Artists, Creativity and Innovation

Working on 2 thought projects:

  1. How to justify practice from an evidence-based perspective
  2. The importance of artists and artistic environments in building creative learning environments.

Patrick Dunn alerted me to an issue of The Journal of Business Strategy that explores artists and business innovation.  This is a comment I left on his blog in response to the opening article by Nessley (Arts-based learning at work: economic downturns, innovation upturns, and the eminent practicality of arts in business).

I don’t think the value of the arts can be expressed in a linear fashion as in Nissley’s examples. My belief is that many innovations do not come out of nowhere, but are expressions of a zeitgeist. That is, many different innovations in different parts of the culture share parts of an internal structure or nature. Artists are important for innovation because they live on the edge of this zeitgeist; constantly testing its forms and limits. This zeitgeist spreads across disciplines like a meme, sowing the seeds of innovation. The arts become important for business when business is exposed to this spread and can adopt portions for its own innovation. It’s the artistic environment that’s needed, exposure to the thinking of people on the edge. It should be part of the regular business environment because it may be the 100 iteration of a particular portion of the zeitgeist that finally lights the needed spark.

I think business innovators, entrepreneurs and artist are all cut from a similar mold and all can be valuable contributors to an edge environment. It is an edgy environment that is important, not a Picasso on the wall or the thousandth rendition of a Beethoven piece.

More on this after a bit more research.

A “Clean-Sheet” Perspective for Education: A Rationale Derived from Hagel and Brown

Interesting HBR article: Innovation Blowback: Disruptive Management Practices from Asia (Hagel & Brown, 2003).

Their main point

Companies offshore production to cut wages, gain access to skills and capabilities and seek new markets, but they fail to gain more than a small affluent segment of these emerging markets because they do not seek the level of innovations to target the demands of the larger low-wage market.  Long-term they then are often undercut by the local companies that do seek this level of innovation.

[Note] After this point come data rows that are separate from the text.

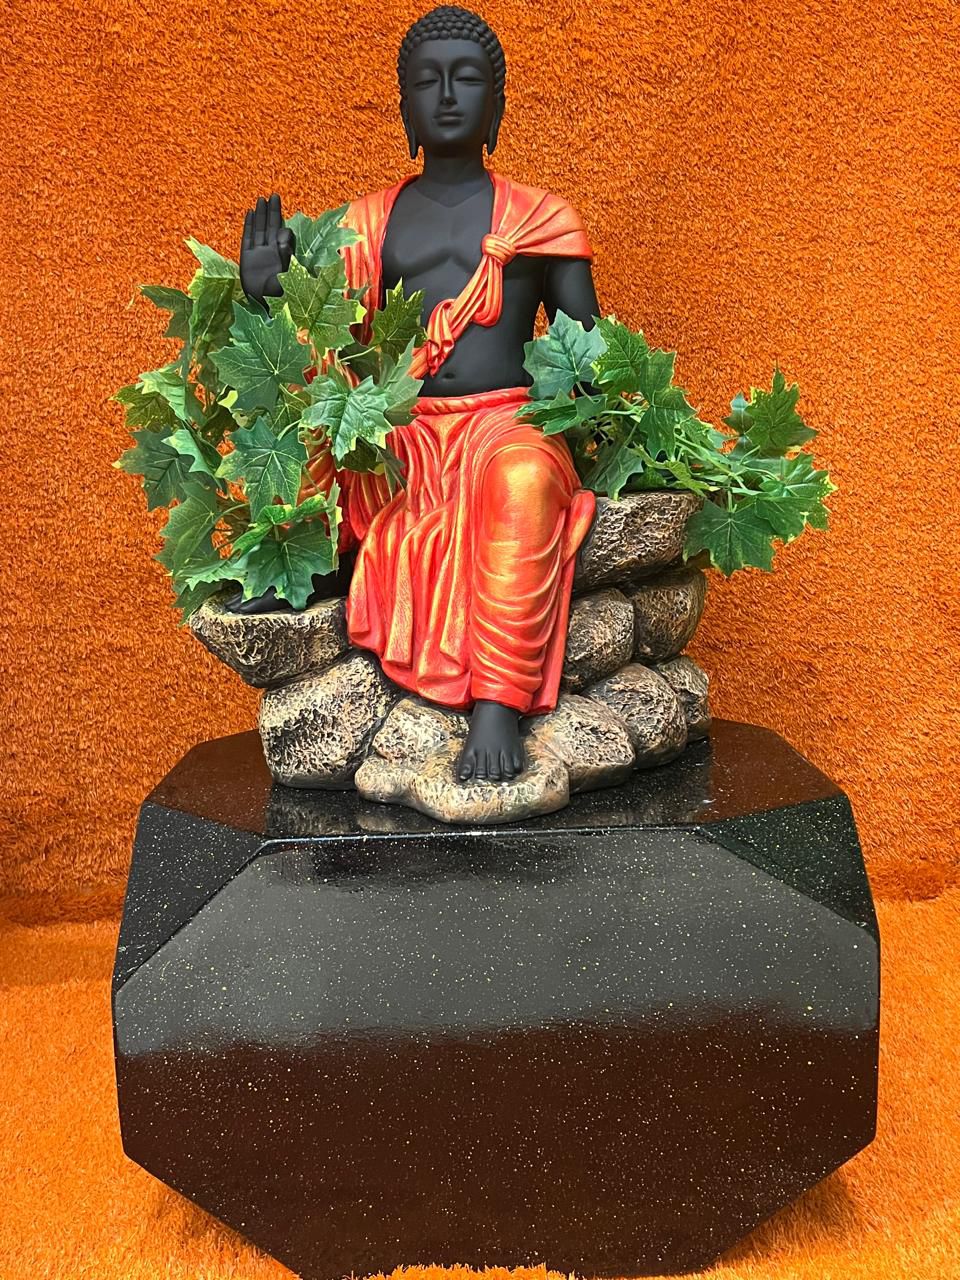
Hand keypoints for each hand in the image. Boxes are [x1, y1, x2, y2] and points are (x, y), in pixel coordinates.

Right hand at [239, 193, 295, 309]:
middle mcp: (270, 252)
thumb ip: (286, 255)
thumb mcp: (285, 276)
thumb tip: (286, 235)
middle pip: (272, 227)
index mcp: (282, 256)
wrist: (262, 307)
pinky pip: (248, 237)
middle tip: (274, 195)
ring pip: (260, 229)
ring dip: (261, 215)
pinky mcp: (247, 257)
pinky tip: (251, 213)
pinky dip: (249, 225)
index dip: (284, 228)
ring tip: (262, 200)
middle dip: (273, 212)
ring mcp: (258, 253)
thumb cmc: (277, 296)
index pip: (284, 237)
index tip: (284, 222)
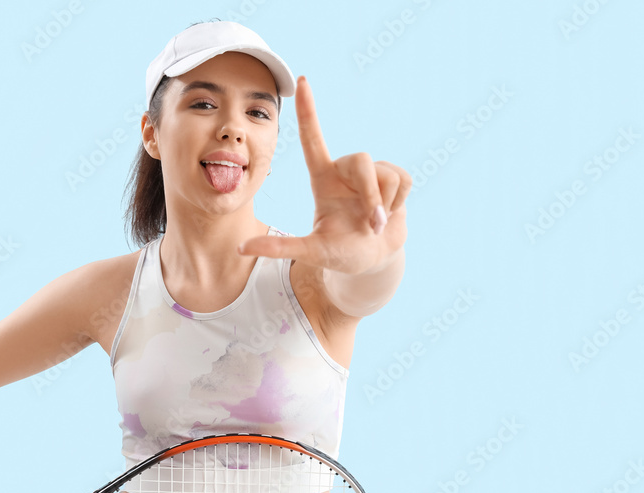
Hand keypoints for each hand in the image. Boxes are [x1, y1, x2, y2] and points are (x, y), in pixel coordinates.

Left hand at [238, 75, 409, 275]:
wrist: (374, 260)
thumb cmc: (340, 253)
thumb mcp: (310, 250)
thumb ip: (279, 247)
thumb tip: (239, 248)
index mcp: (322, 178)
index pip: (313, 139)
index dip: (308, 110)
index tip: (301, 81)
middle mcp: (346, 170)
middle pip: (362, 160)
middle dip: (371, 196)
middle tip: (371, 224)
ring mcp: (372, 173)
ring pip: (386, 174)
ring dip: (385, 205)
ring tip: (376, 223)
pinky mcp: (396, 178)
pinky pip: (404, 181)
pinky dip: (399, 205)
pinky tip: (391, 214)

What do the authors recommend:

  1. Specialize, develop partnerships and orchestrate the resulting process network to extend your capabilities.
  2. Develop open collaborative environments and orchestrate innovation within these partnership networks.
  3. It is not enough to strip costs from existing products.  Instead, redesign products and processes from a “Clean-sheet” perspective in a way that amplifies your own distinctive capabilities and those of the partners in your network.

Relevance for Education

Whether it’s high school dropouts, workers needing re-training, organizations with new learning demands, higher expectations from graduates, or a multitude of other new demands for learning; we too are facing new and different “markets” for learning.  It is not enough just to make small adjustments to existing systems that were designed for other demands.  We need to redesign our educational products and processes by innovating within our own capabilities and by seeking open network partnerships to extend those capabiities.